Why food ingredients can have more than 100 percent

It's always a good idea to take a look at the ingredients lists on processed food, but it won't always make a lot of sense.

If you look at some food packaging, you will see that the manufacturers have something in common with the X-Factor. They believe that it's possible to give 110%.

There are two significant oddities in the ingredients list, for instance, of my cereal. One is the matter of nuts. Because it says that the product contains 10.5% nuts when in fact the true contents is only 0.3% - that's quite a big error. This is because neither peanuts nor coconut are actually nuts. But we'll let them off, because there is probably some sort of convention that allows them to come under this heading. (It can't just because they have 'nut' in their name, as 'Honey Nut Shredded Wheat', the cereal in question, has 'nut' in its name. So if that were the rule, the contents should read '100% nuts'.)

But the more interesting oddity is the maths. You might wonder what the problem is. With 84.1% wheat, 10.5% nuts and 2.8% honey, that still allows 2.6% for the other bits and pieces. But ingredients lists don't work like that. They have to be specified in order of weight - so there is more sugar than there is nuts, the list just doesn't mention how much sugar. With a minimum of 10.6% sugar, that makes a minimum contents of 108%.

We can get some idea of the quantity of sugar from the nutritional information. We are told that 100g of the product contains 15.9g of sugar - but we can't just take this number as the missing figure, as it will also include the sugar in the honey and molasses. So reasonably we can guess that the 'sugar' percentage is in the 10.6-12% range.

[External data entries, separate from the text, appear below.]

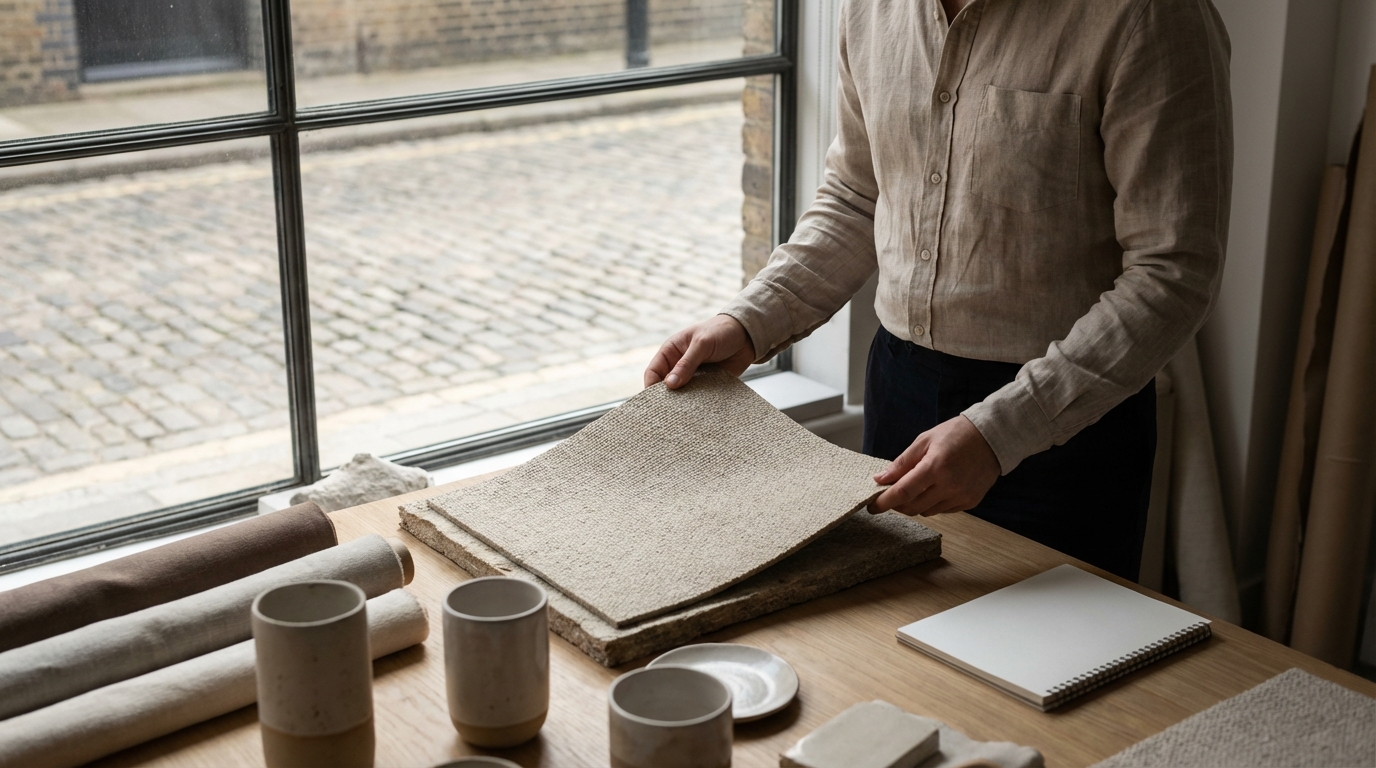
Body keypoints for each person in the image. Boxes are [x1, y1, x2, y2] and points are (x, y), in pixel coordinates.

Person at [643, 0, 1232, 581]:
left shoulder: (1151, 16)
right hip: (899, 390)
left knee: (1047, 670)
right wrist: (749, 321)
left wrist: (1001, 433)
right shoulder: (869, 11)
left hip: (1066, 431)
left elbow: (1173, 270)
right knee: (887, 654)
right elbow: (856, 196)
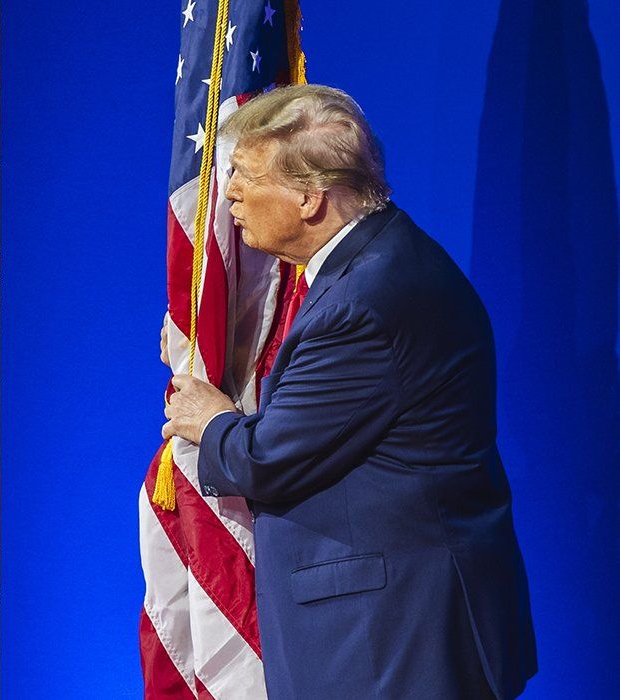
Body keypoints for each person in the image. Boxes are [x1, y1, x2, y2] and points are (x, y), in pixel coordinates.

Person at [161, 84, 536, 699]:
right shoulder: (380, 263)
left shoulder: (363, 304)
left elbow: (268, 459)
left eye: (245, 176)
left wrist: (211, 420)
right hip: (400, 623)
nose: (228, 193)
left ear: (310, 197)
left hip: (390, 637)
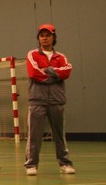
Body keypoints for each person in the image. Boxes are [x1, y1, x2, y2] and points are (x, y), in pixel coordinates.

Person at [24, 24, 75, 176]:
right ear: (38, 38)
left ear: (53, 37)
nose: (45, 38)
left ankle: (65, 163)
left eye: (48, 35)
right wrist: (54, 76)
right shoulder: (32, 54)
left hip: (56, 101)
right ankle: (31, 165)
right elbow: (33, 72)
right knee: (34, 135)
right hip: (37, 101)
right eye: (42, 35)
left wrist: (49, 71)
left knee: (59, 135)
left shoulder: (61, 57)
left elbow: (67, 71)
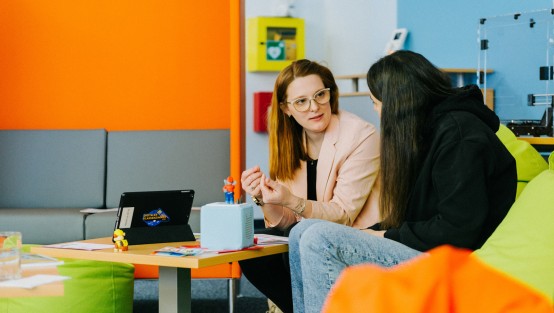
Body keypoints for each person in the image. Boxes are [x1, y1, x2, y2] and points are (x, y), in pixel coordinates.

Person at [288, 50, 517, 313]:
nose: (376, 111)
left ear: (397, 102)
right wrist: (374, 231)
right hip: (430, 250)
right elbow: (414, 215)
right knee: (302, 232)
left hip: (455, 262)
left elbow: (458, 231)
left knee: (319, 238)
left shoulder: (459, 136)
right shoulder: (426, 132)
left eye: (376, 102)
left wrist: (385, 234)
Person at [240, 59, 381, 313]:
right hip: (305, 234)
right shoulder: (289, 141)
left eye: (320, 95)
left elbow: (342, 215)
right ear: (286, 109)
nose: (314, 107)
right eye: (301, 101)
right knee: (252, 256)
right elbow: (285, 220)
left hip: (358, 236)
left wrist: (291, 201)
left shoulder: (361, 135)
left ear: (330, 94)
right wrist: (264, 197)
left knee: (298, 237)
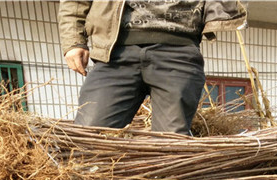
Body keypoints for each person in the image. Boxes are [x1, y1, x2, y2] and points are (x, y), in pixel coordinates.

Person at [58, 1, 247, 134]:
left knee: (171, 145)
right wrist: (73, 41)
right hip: (114, 51)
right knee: (90, 136)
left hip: (180, 47)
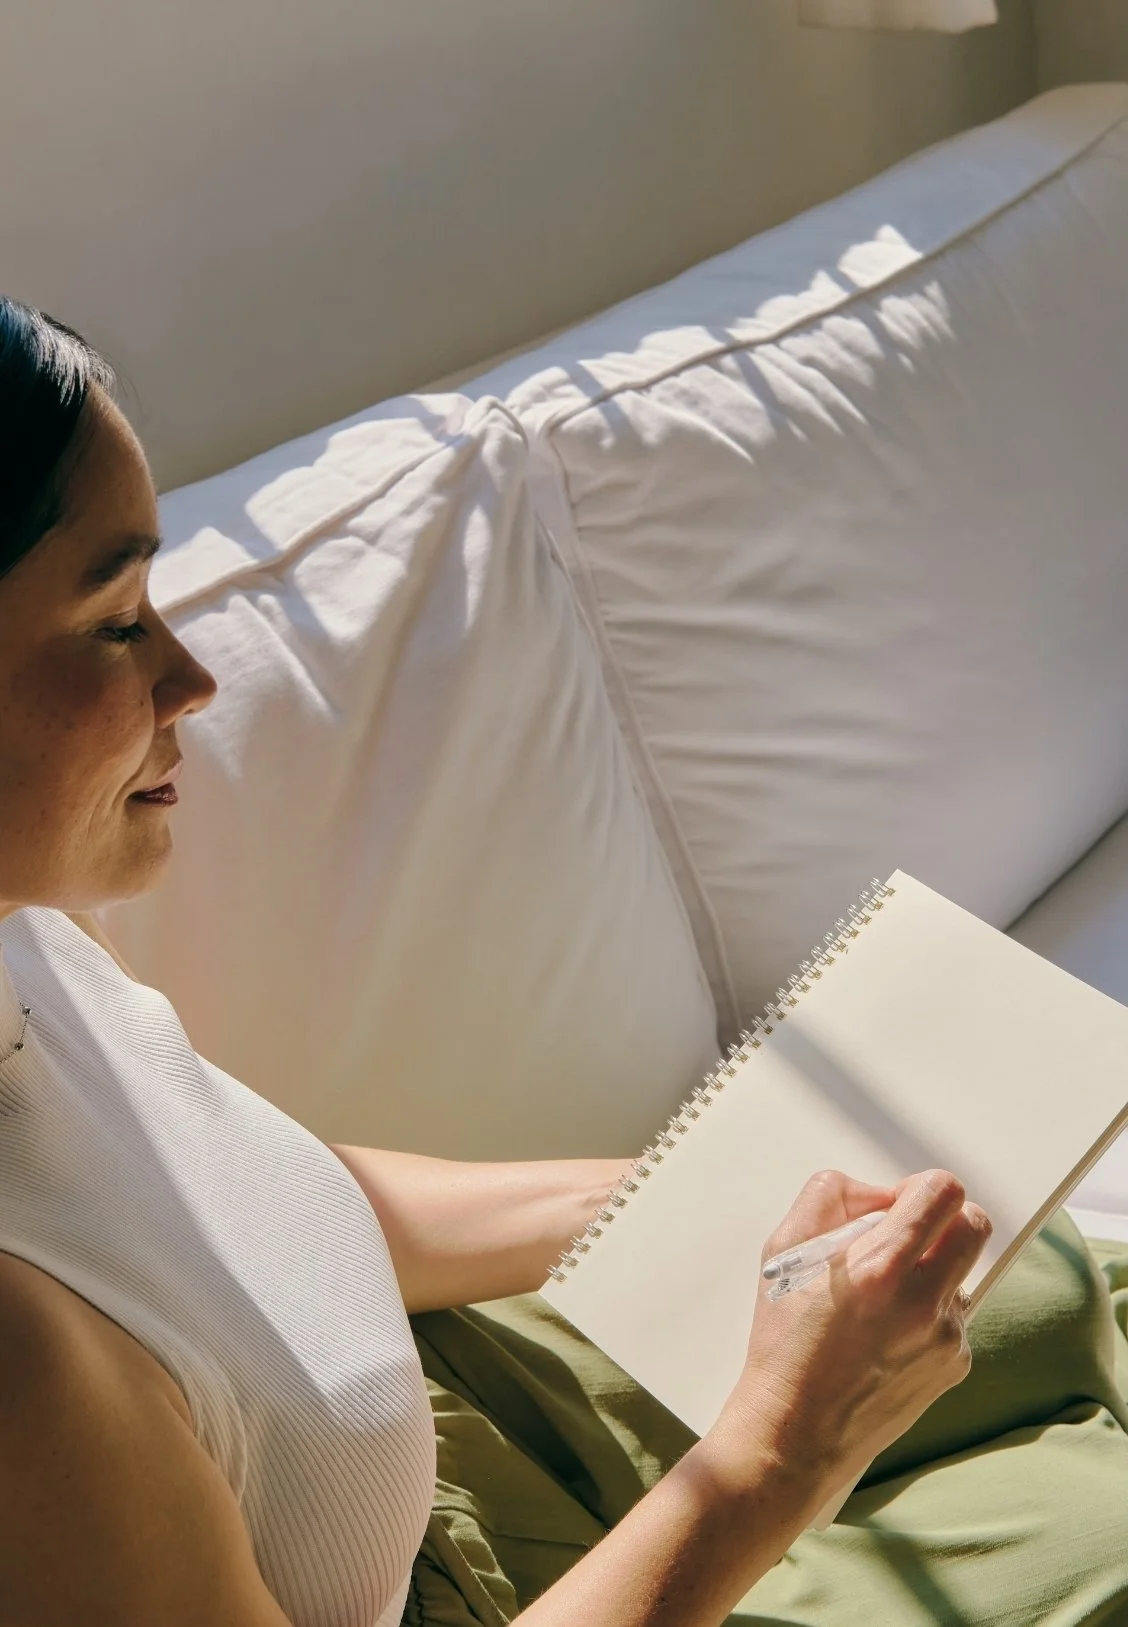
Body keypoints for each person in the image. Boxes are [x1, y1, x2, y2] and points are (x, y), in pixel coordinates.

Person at [0, 296, 1125, 1627]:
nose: (192, 677)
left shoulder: (25, 913)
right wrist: (781, 1444)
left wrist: (691, 1191)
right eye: (115, 621)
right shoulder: (22, 1380)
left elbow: (223, 1206)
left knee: (1038, 1268)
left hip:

So what is going on? Thankfully, Nestlé has been helpful on the subject and told me this:
The basic maths does not add up and unfortunately this situation is replicated across many foods as they try to comply with QUID (Quantitative Ingredient Declaration) legislation. The complication comes from the requirement to list the amount of ingredients as they are added to the formula at each step. It is called the ‘mixing bowl’ rules.
In a simple process, this works well and the ingredients add up to 100%. In a process with many steps, and where moisture is lost in intermediate drying and toasting stages, the maths becomes more complex and illogical, and 100% is hard to achieve.   Each product must be viewed in isolation, and its manufacturing method affects the final result as well as the ingredients used.
We have to comply with 'The Food Labelling Regulations 1996' and its amendments.  There are two amendments which detail how we should declare the quantities of ingredients used, and the key requirement is in the second of these Amending Regulations, which states; 'Where the food has lost moisture as a result of treatment, the indication of quantity of the ingredient or category of ingredients used shall be expressed as a percentage which shall be determined by reference to the finished product”. 
 So there you have it. The percentages can't really be taken as sensible detailed information, just a broad brush guide. This doesn't of course, explain why peanuts and coconuts are nuts (no doubt another regulation), or why there is no percentage against sugar - but it does help us understand what is going on to allow NestlĂ© (and other food manufacturers) to give 110%.